医師でもある谷口様が理想とする医療の姿はどのようなものでしょうか
適切な受療行動が患者のためにも臨床現場のためにもなる
まずは患者さんが医療をかかりたい場所かつ、かかるべき場所で受診できる状態が非常に重要だと考えています。
例えば、不要不急な救急外来への受診や救急車の呼び出しなどは未だに多くあります。多くの患者さんが不必要に救急外来に受診すると、医療現場や救急搬送は逼迫してしまいます。これは全体で見ると患者さんのためにもなりません。
患者さんのかかりたい場所とかかるべき場所がしっかりマッチした状態で、行きたいときかつ適切なときに医療を受けられるのが理想です。
また、これまでは、医療提供体制が医療従事者の方々の長時間労働により支えられている側面もありました。
近年は医療従事者の働き方改革の取組も進んでいるところですが、患者さんの適切な受療行動に加えて、医療従事者の負担の軽減も実現できる状況が必要だと考えています。
理想の医療に向けどのように取り組まれていくのか、今後の展望についてお聞かせください
医療提供体制のミスマッチを防ぐためにメッセージを広く届ける必要
2040年に向けた医療体制構築の取り組みは、厚労省だけでなく都道府県などが行政としてしっかり行っていく必要があると考えています。
地域医療構想の取り組みを引き続き進め、医療従事者の働き方改革や偏在対策など医療提供体制の課題に政策面から取り組んでいく必要があります。
また、かかりつけ医機能の制度や整備については、ちょうど今国会で議論が行われているところですが、個人的な意見として、医療のかかり方については、我々政府が国民の皆様にしっかり伝えていく必要があると思っています。
医療提供体制のミスマッチは患者・医療従事者・行政がお互いのことを十分理解していないことからも起こります。

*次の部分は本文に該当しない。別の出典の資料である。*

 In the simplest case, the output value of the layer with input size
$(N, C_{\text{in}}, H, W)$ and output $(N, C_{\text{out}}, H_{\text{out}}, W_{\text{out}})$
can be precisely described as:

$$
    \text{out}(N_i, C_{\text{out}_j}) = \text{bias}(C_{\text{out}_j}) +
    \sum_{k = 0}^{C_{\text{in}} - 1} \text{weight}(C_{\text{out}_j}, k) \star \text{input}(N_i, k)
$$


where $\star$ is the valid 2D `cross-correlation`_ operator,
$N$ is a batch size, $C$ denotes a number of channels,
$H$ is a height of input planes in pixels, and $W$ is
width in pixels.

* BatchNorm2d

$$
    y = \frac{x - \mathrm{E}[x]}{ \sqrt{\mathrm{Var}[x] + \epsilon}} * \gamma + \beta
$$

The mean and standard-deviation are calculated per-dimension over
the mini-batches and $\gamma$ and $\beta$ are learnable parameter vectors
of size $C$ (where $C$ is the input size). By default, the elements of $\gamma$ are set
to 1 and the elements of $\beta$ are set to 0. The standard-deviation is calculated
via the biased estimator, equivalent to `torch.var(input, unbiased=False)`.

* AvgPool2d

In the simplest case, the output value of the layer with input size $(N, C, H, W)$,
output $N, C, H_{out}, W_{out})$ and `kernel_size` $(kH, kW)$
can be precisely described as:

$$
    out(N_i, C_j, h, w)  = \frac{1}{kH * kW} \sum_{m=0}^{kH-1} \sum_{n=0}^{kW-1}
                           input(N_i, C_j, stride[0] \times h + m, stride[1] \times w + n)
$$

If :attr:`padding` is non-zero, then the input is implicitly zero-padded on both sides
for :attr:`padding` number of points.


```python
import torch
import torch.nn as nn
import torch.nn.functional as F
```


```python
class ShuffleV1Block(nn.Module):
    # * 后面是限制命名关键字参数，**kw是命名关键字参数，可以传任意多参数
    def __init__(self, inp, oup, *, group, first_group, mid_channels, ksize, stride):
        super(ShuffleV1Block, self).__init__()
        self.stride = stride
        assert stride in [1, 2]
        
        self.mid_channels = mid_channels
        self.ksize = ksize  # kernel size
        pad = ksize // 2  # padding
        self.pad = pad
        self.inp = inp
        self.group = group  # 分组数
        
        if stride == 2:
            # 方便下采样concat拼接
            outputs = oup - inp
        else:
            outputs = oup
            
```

例えば、不要な救急外来の受診を避けるためには、「#8000(※子ども医療相談)」や「#7119(※救急相談)」のような施策としての行政側の裏打ちをした上で、周知・広報活動をしていかなければなりません。
医療提供体制のミスマッチは、患者側だけでなく医療提供側にとっても有益ではないので、行政として、施策の重要性や要請内容を、国民の皆様にしっかりメッセージを伝えていかなければならないと感じています。
プロフィール
(前)厚生労働省 医政局 地域医療計画課 主査
(現)厚生労働省 健康局 結核感染症課・新型コロナウイルス感染症対策推進本部戦略班 主査
谷口 大樹氏
医師として市中病院及び大学病院で2年間勤務した後、厚生労働省に入省し、医政局地域医療計画課にて医療計画や地域医療構想などに、2年間携わりました。
2023年1月より、健康局結核感染症課に異動し、新型コロナ対策などに従事しています。